● **Record excerpts**:
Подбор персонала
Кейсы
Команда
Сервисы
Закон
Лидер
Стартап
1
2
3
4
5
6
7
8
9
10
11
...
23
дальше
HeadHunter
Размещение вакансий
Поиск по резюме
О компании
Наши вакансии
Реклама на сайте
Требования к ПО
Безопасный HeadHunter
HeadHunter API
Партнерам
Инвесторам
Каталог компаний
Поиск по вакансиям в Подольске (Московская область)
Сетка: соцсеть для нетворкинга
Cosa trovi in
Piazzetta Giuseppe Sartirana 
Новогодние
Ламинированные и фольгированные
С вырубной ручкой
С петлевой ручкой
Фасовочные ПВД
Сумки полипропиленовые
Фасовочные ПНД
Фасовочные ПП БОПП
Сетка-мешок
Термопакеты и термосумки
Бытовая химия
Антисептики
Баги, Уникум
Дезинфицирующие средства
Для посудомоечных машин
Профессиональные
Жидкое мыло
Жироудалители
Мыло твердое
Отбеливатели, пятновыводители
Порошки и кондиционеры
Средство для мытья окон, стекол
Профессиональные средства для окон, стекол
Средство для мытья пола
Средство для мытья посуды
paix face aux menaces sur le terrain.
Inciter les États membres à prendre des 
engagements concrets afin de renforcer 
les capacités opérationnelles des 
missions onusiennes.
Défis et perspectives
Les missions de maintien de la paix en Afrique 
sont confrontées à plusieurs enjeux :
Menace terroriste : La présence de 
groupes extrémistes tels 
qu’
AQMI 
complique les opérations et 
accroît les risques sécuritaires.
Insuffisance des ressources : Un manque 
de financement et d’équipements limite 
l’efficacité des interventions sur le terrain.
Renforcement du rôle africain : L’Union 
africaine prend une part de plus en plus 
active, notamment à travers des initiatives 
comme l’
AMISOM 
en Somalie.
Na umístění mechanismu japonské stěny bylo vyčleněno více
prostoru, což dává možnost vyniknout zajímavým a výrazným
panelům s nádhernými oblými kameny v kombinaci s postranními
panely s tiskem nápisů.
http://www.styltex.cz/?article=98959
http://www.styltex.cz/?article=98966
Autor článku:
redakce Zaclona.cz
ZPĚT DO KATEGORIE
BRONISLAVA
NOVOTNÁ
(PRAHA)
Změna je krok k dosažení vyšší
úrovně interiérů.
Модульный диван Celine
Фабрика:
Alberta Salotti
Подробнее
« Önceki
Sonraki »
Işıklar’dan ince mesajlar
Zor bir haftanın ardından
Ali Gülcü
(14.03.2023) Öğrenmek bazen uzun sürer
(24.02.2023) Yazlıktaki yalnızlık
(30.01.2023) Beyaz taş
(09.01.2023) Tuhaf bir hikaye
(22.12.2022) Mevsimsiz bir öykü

● **Aim of the exercise**: Up to and including the line with "Каталог компаний", output every line of the records above exactly, starting from the first; output nothing else.

● **Expected answer**:
Подбор персонала
Кейсы
Команда
Сервисы
Закон
Лидер
Стартап
1
2
3
4
5
6
7
8
9
10
11
...
23
дальше
HeadHunter
Размещение вакансий
Поиск по резюме
О компании
Наши вакансии
Реклама на сайте
Требования к ПО
Безопасный HeadHunter
HeadHunter API
Партнерам
Инвесторам
Каталог компаний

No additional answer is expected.